Now suppose it is you and me and some 40 other guys with the same hash performance as you have in your example. Suppose I want to claim 100 BTC bounty for every block instead of the standard 50 BTC. Chances are next to 100% that I will manage. Since, on the avaerage, I am faster than you (and all the other guys combined), I will dominate the longest chain in the long run.
Ok, you're definitely confused about the capabilities of someone with >50% of the hashing power. He cannot do things like put a 100BTC generation transaction per block. Such blocks are invalid and will be rejected by the network (particularly the nodes that actually accept bitcoins for goods and services). In other words, these will not be
Bitcoin blocks - the rest of the network will happily continue to build the Bitcoin chain, while he enjoys his own isolated make-believe chain.
let's say that in this system a person with a computer finds one block per month. Then four people with a computer each should find a total of 4 blocks per month, right?.
Why?
The perspective I am looking at is not the single block but the development of the block chain.
As soon as one of the four people found a block, this person broadcasts this block and the puzzles the other three had been working on becomes obsolete (at least that's my understanding on what the reference implementation does). Only a cheater would be interested in continuing to work on "his" version of the block; however, having lost the block in question, chances are getting higher that he will not manage to push "his" version of the next block.
Four people with a computer would rather find a total of 4 blocks in FOUR months - and these blocks would be the four blocks chained next to each other, ie a block chain of length 4.
Does your system maintain the notion that each given block is found by some specific individual? If so, if 4 people find 4 blocks in 4 months, it means each person finds 1 block in 4 months, contrary to the premise that each person finds 1 block per month...
If it wasn't clear, in this example the intention was that the 4 people aren't all there is, there are 4000 more similar people each finding 1 block per month, for a total of 4000 blocks per month. So again, if 4 people find 1 block per month each, then between them they find 4 blocks per month.
And, once more - pools are not a security threat ...
How do you prevent a pool from pooling more than 50% of the hashability and then imposing its own understanding of Bitcoin upon the remaining nodes?
Because the pool shouldn't be the one deciding what goes in a block. As was explained, a pool is essentially just an agreement to share rewards. Even in centralized pools (and like I said there are decentralized ones), all the operator needs is to verify that miners intend to share rewards, by checking that they find shares which credit the pool in the generation transaction. But everything else can be chosen by the miner.
This is a future fix, however - currently centralized pools do tell miners what to include in the block. But miners can still verify that they're building on the latest block, so they can detect pools attempting a double-spend attack (which is the main thing you can do with >50%).
Block finding follows a Poisson process, which means that the time to find a block follows the exponential distribution (where the variance is the square of the mean). The variance is high, but that's an inevitable consequence of the fair linearly scaling process.

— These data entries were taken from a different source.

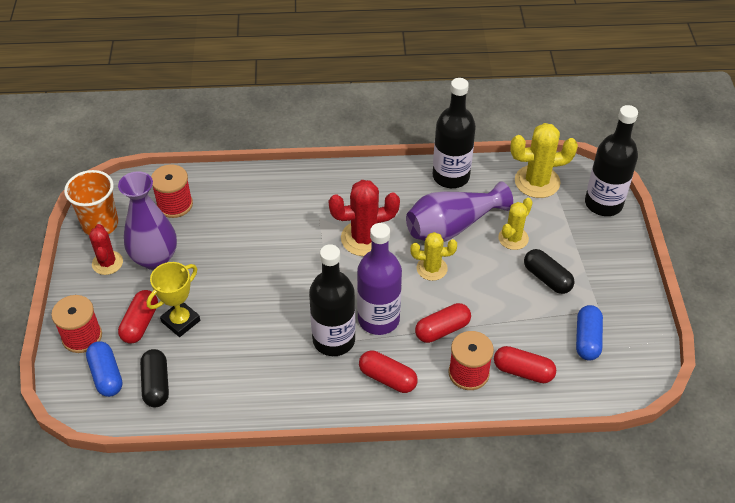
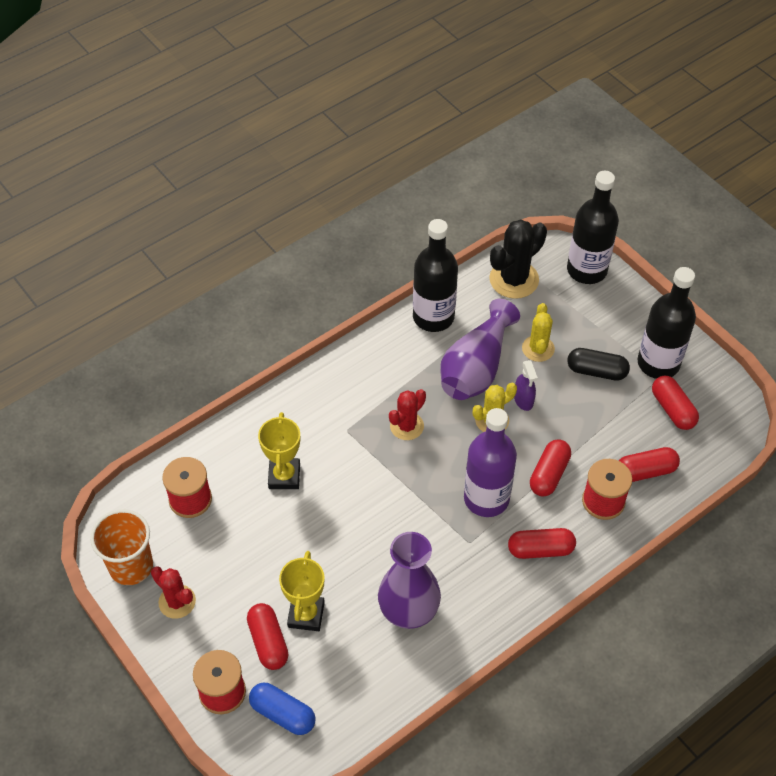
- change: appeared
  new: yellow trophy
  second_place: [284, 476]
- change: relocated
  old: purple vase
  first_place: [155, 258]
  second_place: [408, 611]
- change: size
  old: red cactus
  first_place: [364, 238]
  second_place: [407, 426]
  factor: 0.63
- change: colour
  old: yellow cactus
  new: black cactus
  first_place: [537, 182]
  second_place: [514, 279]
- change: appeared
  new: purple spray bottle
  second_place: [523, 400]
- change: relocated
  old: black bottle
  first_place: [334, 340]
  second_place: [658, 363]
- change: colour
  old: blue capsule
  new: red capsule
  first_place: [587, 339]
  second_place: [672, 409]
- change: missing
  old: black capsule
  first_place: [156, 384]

Again you are raising an important aspect. The task thus is to see that two goals can be balanced: Linear scaling and small variance.

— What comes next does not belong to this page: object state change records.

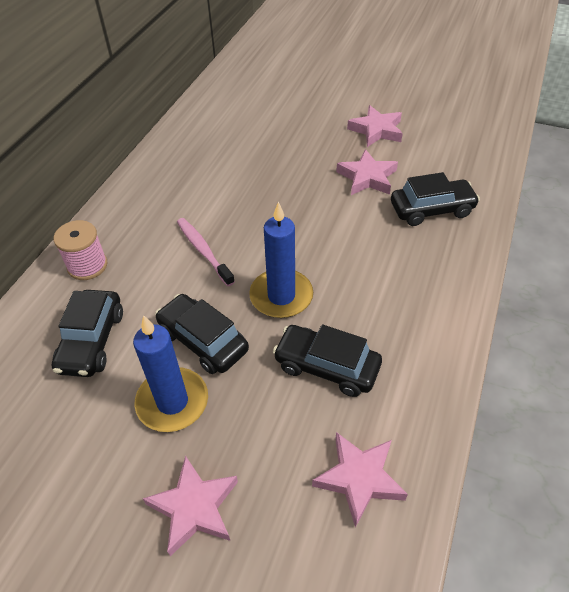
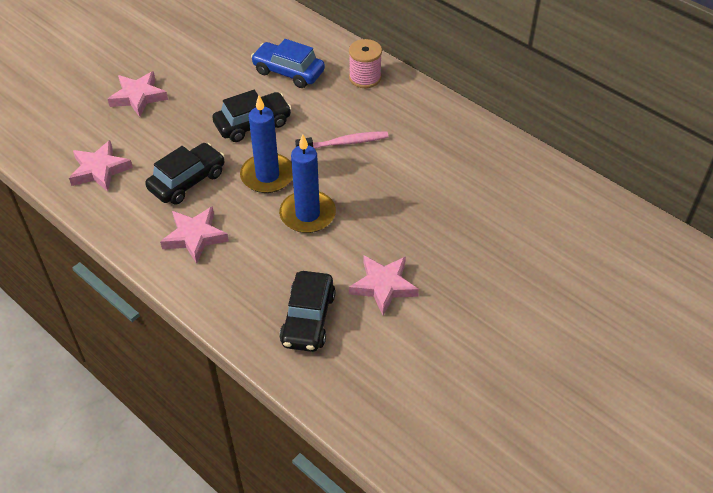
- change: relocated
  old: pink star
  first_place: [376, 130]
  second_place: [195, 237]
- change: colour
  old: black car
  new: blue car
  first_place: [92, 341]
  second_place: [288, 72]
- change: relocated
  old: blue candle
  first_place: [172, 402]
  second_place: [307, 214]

Variance in block finding times is unwanted, but I think most will agree it pales in comparison to the other issues involved. Especially since there are basically two relevant timescales - "instant" (0 confirmations) and "not instant". The time for 10 confirmations follows Erlang(10) distribution which has less variance.
I agree that the Poisson process is a very natural solution here and prominently unique due to a number of it's characteristic features, such as independence, being memory and state less etc. A non-parallelizable PoW will certainly lose the state-less property. If we drop this part, how will the linear scaling (effort to expected gain) and the variance change? We will not have all properties of Poisson, but we might keep most of the others. The question sounds quite interesting to me.
By all means you should pursue whatever research question interests you, but I expect you'll be disappointed both in finding a solution satisfying your requirements, and in its potential usefulness.